Provided entries
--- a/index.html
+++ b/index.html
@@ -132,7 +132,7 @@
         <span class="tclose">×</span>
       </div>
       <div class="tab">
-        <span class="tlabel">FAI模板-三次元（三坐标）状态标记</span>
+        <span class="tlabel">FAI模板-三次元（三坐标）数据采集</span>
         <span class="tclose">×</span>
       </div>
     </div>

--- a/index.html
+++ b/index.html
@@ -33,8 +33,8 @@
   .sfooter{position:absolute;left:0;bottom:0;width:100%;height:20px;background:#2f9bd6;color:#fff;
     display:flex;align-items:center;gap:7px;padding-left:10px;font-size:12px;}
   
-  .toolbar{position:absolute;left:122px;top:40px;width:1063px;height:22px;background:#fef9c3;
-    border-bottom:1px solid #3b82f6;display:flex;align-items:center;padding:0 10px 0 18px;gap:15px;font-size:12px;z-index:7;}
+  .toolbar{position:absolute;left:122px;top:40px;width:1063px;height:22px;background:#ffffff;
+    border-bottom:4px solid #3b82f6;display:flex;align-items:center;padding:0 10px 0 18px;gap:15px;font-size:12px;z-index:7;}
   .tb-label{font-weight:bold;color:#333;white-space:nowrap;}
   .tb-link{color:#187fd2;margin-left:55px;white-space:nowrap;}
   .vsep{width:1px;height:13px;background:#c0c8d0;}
* * *
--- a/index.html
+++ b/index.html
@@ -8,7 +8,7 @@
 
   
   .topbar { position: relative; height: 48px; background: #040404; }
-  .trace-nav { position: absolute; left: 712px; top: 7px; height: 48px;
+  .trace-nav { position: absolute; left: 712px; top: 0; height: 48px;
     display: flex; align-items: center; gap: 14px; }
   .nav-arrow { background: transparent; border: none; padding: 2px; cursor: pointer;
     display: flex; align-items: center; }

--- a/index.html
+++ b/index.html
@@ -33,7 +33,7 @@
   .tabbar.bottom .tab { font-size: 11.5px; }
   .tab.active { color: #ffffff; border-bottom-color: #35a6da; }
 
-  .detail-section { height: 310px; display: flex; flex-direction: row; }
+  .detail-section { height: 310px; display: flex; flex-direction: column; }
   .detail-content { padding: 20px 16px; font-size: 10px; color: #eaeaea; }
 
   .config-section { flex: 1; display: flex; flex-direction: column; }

Exercise brief
Only lines containing the string "space" are needed. Pull each of them out of the records above.

Solved problem
   .tb-label{font-weight:bold;color:#333;white-space:nowrap;}
   .tb-link{color:#187fd2;margin-left:55px;white-space:nowrap;}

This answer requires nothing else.